Expiring Covid discounts flood rental market

Demand shifted power from renters to property owners

New York /
Apr.April 15, 2022 08:45 AM
(iStock/Illustration by Kevin Rebong for The Real Deal)

(iStock/Illustration by Kevin Rebong for The Real Deal)

When approached by landlords attempting to navigate the hot rental market, Compass agent Carlos Aldana recommends they set rents 15 to 20 percent higher than they were before the pandemic.

“Landlords have the ball in their court,” Aldana said. “They’re offering aggressive renewals and if that renter says no, they know that they’ll be able to achieve it elsewhere.”

As Covid-era rental discounts expire, tenants have been left scrambling. Many who cannot afford steep increases have migrated to other parts of the city as new renters arrive to fill those vacancies.

It’s like a game of musical chairs.

“Most of them are moving,” said Robert Chattah, an agent with Compass. “Very few are actually able to take on the full gross rent of where it is today.”

New York City’s median rent is up 19 percent year-over-year to $2,975, according to data from StreetEasy. Manhattan’s median rent has jumped 36 percent to $3,800 while Brooklyn’s is up 17 percent to $2,800, both the highest ever in StreetEasy records.

In “areas like the East Village, we are seeing rent growth that we’ve never seen in the past decade,” said Living New York’s co-founder and principal Devin Someck.

Many brokers said they have seen migration to the outer boroughs as well as to Upper Manhattan.

The rise in demand has shifted power from the renters to the property owners. Rather than giving concessions to just about anyone looking to rent, landlords now have the ability to be picky.

“Now, they’re saying, ‘We want everything,’” said Brian Hourigan, director of professional development at BOND New York. “There are opportunities for landlords now to say, ‘We are standing firm with our requirements.’”

So far, renters have not turned away. Instead, the competition has turned fierce.

In March, bidding wars accounted for one in five new lease signings and the average home spent 61 days on the market, down 9 percent from February and 39 percent year-over-year, according to a report by appraisal firm Miller Samuel for Douglas Elliman.

[Data extracts]
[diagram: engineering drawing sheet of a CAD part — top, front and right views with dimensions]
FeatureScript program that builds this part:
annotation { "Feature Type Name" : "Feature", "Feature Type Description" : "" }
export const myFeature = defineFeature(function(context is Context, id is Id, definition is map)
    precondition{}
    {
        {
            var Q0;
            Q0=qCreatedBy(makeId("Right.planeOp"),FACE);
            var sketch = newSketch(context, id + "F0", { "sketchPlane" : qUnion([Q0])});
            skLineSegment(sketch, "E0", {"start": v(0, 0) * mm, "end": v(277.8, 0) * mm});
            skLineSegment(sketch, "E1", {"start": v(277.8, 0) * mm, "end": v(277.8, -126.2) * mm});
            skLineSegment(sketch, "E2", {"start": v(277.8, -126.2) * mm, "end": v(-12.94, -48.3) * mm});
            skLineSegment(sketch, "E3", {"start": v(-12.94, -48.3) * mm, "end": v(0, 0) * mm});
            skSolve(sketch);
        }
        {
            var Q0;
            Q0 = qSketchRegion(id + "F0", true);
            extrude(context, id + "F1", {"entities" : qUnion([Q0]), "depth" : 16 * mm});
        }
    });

[Using the information]
- A) Name every person the rental market article quotes directly.
- B) Answer these questions from the rental market article:
(i) How much higher than pre-pandemic levels does Carlos Aldana suggest landlords set rents?
(ii) What is Manhattan's median rent, and by what percentage did it rise?
(iii) In March, what share of new lease signings involved bidding wars?
- C) Carry on the rental market article from its last sentence.

[Exercise results]
- A)
Carlos Aldana
Robert Chattah
Devin Someck
Brian Hourigan

- B)
(i) 15 to 20 percent higher.
(ii) $3,800, a rise of 36 percent.
(iii) One in five.

- C)
More inventory is expected to hit the market in spring and summer, as many renters signed for 16-, 18- and 24-month leases and an influx of new New Yorkers are expected to join the hunt for apartments.

Students, for example, who have been missing from the market, are expected to rent three-bedroom and larger apartments — a sector that has experienced less interest during the pandemic.

“That three-bed market is the last to come back and I think we’re now starting to see the pressure,” said Josiah Hyatt, associate broker at Keller Williams NYC and founder of the Skyward Team. “It will probably take the new incoming student push and those new graduates to bring that market fully back.”

Frustration with the rental market has pushed some prospective tenants into the buyers’ market, which has its own bidding wars to offer.

“A lot of the conversations have been, “Well, hey, the rents are so high right now. Why don’t we take advantage of historically low interest rates?’” said Allan Zapadinsky, an agent with Keller Williams NYC. “We’ve seen a number of people that just said, ‘Why pay so much rent when I can pay the same, if not less, to purchase?’”

Still, some brokers say that renters on the verge of moving aren’t considering the full picture when it comes to broker fees and other move-in costs, which can run into five figures.

“They may initially be like, ‘Alright, fine, I’m not accepting that renewal rate, it’s such a jump, and such an increase, I’m just gonna go find something else.’” Someck said. “Then they’ll come back realizing that if they went to the open market, they could be very likely spending more.”